● **SET PROBLEM**:
Quote the rows below word for word, from their beginning up to and including the line that contains "Identify the document". Leave the pictures out of your answer.

[Stored items]

===============

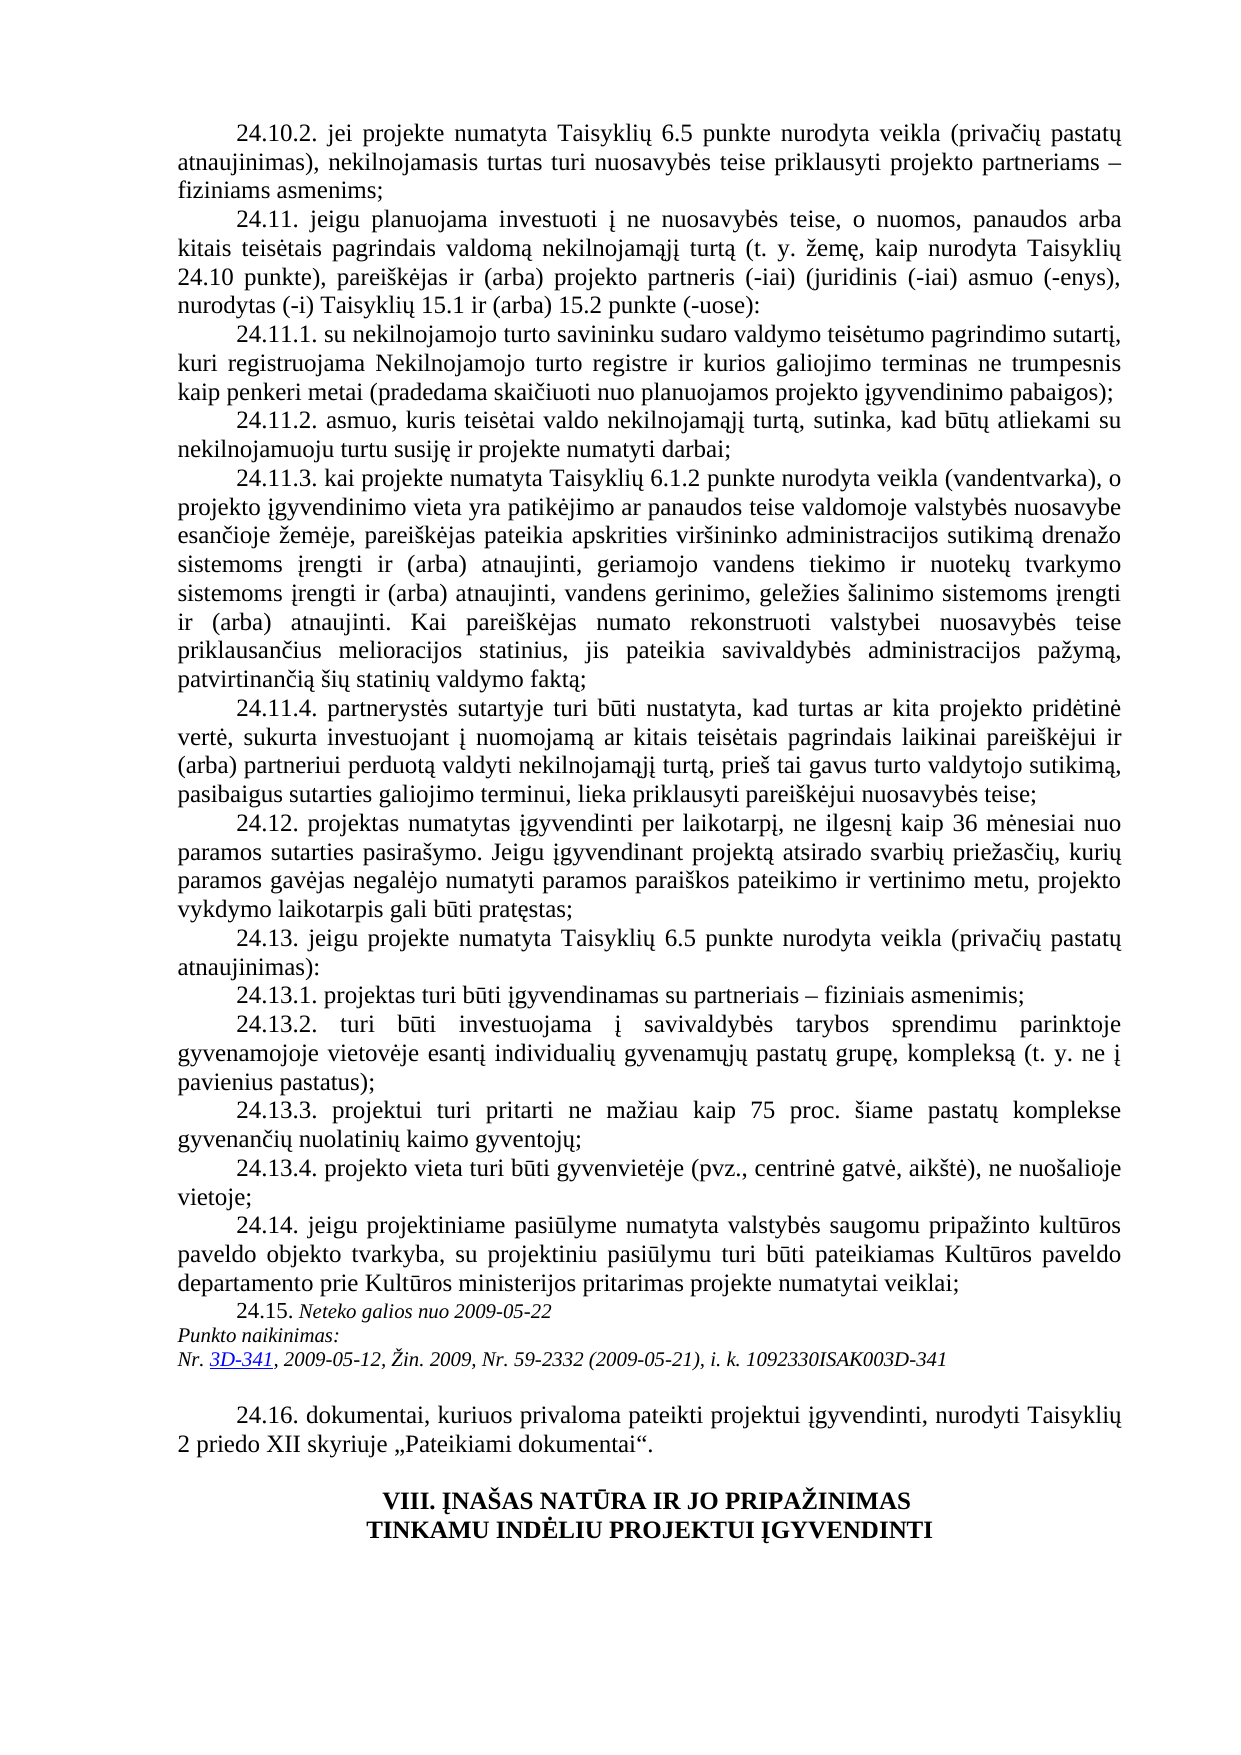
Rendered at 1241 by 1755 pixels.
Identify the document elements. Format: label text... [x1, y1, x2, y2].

text 24.11.2. asmuo, kuris teisėtai valdo nekilnojamąjį turtą, sutinka, kad būtų atliekami su nekilnojamuoju turtu susiję ir projekte numatyti darbai; [177, 406, 1122, 463]
text 24.15. Neteko galios nuo 2009-05-22 [177, 1297, 1122, 1323]
text VIII. ĮNAŠAS NATŪRA IR JO PRIPAŽINIMAS [177, 1486, 1122, 1515]
text 24.11.3. kai projekte numatyta Taisyklių 6.1.2 punkte nurodyta veikla (vandentvarka), o projekto įgyvendinimo vieta yra patikėjimo ar panaudos teise valdomoje valstybės nuosavybe esančioje žemėje, pareiškėjas pateikia apskrities viršininko administracijos sutikimą drenažo sistemoms įrengti ir (arba) atnaujinti, geriamojo vandens tiekimo ir nuotekų tvarkymo sistemoms įrengti ir (arba) atnaujinti, vandens gerinimo, geležies šalinimo sistemoms įrengti ir (arba) atnaujinti. Kai pareiškėjas numato rekonstruoti valstybei nuosavybės teise priklausančius melioracijos statinius, jis pateikia savivaldybės administracijos pažymą, patvirtinančią šių statinių valdymo faktą; [177, 463, 1122, 693]
text 24.13.4. projekto vieta turi būti gyvenvietėje (pvz., centrinė gatvė, aikštė), ne nuošalioje vietoje; [177, 1153, 1122, 1211]
text Punkto naikinimas: [177, 1323, 1122, 1347]
text 24.14. jeigu projektiniame pasiūlyme numatyta valstybės saugomu pripažinto kultūros paveldo objekto tvarkyba, su projektiniu pasiūlymu turi būti pateikiamas Kultūros paveldo departamento prie Kultūros ministerijos pritarimas projekte numatytai veiklai; [177, 1211, 1122, 1297]
text 24.13.2. turi būti investuojama į savivaldybės tarybos sprendimu parinktoje gyvenamojoje vietovėje esantį individualių gyvenamųjų pastatų grupę, kompleksą (t. y. ne į pavienius pastatus); [177, 1009, 1122, 1096]
text 24.11. jeigu planuojama investuoti į ne nuosavybės teise, o nuomos, panaudos arba kitais teisėtais pagrindais valdomą nekilnojamąjį turtą (t. y. žemę, kaip nurodyta Taisyklių 24.10 punkte), pareiškėjas ir (arba) projekto partneris (-iai) (juridinis (-iai) asmuo (-enys), nurodytas (-i) Taisyklių 15.1 ir (arba) 15.2 punkte (-uose): [177, 204, 1122, 319]
text 24.10.2. jei projekte numatyta Taisyklių 6.5 punkte nurodyta veikla (privačių pastatų atnaujinimas), nekilnojamasis turtas turi nuosavybės teise priklausyti projekto partneriams – fiziniams asmenims; [177, 118, 1122, 204]
text 24.13.3. projektui turi pritarti ne mažiau kaip 75 proc. šiame pastatų komplekse gyvenančių nuolatinių kaimo gyventojų; [177, 1096, 1122, 1153]
text 24.16. dokumentai, kuriuos privaloma pateikti projektui įgyvendinti, nurodyti Taisyklių 2 priedo XII skyriuje „Pateikiami dokumentai“. [177, 1400, 1122, 1458]
text 24.11.1. su nekilnojamojo turto savininku sudaro valdymo teisėtumo pagrindimo sutartį, kuri registruojama Nekilnojamojo turto registre ir kurios galiojimo terminas ne trumpesnis kaip penkeri metai (pradedama skaičiuoti nuo planuojamos projekto įgyvendinimo pabaigos); [177, 319, 1122, 406]
text TINKAMU INDĖLIU PROJEKTUI ĮGYVENDINTI [177, 1515, 1122, 1544]
text 24.13. jeigu projekte numatyta Taisyklių 6.5 punkte nurodyta veikla (privačių pastatų atnaujinimas): [177, 923, 1122, 981]
text 24.11.4. partnerystės sutartyje turi būti nustatyta, kad turtas ar kita projekto pridėtinė vertė, sukurta investuojant į nuomojamą ar kitais teisėtais pagrindais laikinai pareiškėjui ir (arba) partneriui perduotą valdyti nekilnojamąjį turtą, prieš tai gavus turto valdytojo sutikimą, pasibaigus sutarties galiojimo terminui, lieka priklausyti pareiškėjui nuosavybės teise; [177, 693, 1122, 808]
text 24.12. projektas numatytas įgyvendinti per laikotarpį, ne ilgesnį kaip 36 mėnesiai nuo paramos sutarties pasirašymo. Jeigu įgyvendinant projektą atsirado svarbių priežasčių, kurių paramos gavėjas negalėjo numatyti paramos paraiškos pateikimo ir vertinimo metu, projekto vykdymo laikotarpis gali būti pratęstas; [177, 808, 1122, 923]
text 24.13.1. projektas turi būti įgyvendinamas su partneriais – fiziniais asmenimis; [177, 981, 1122, 1009]
text Nr. 3D-341, 2009-05-12, Žin. 2009, Nr. 59-2332 (2009-05-21), i. k. 1092330ISAK003D-341 [177, 1347, 1122, 1371]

===============

● **WRITTEN RESPONSE**:
Rendered at 1241 by 1755 pixels.
Identify the document elements. Format: label text... [x1, y1, x2, y2].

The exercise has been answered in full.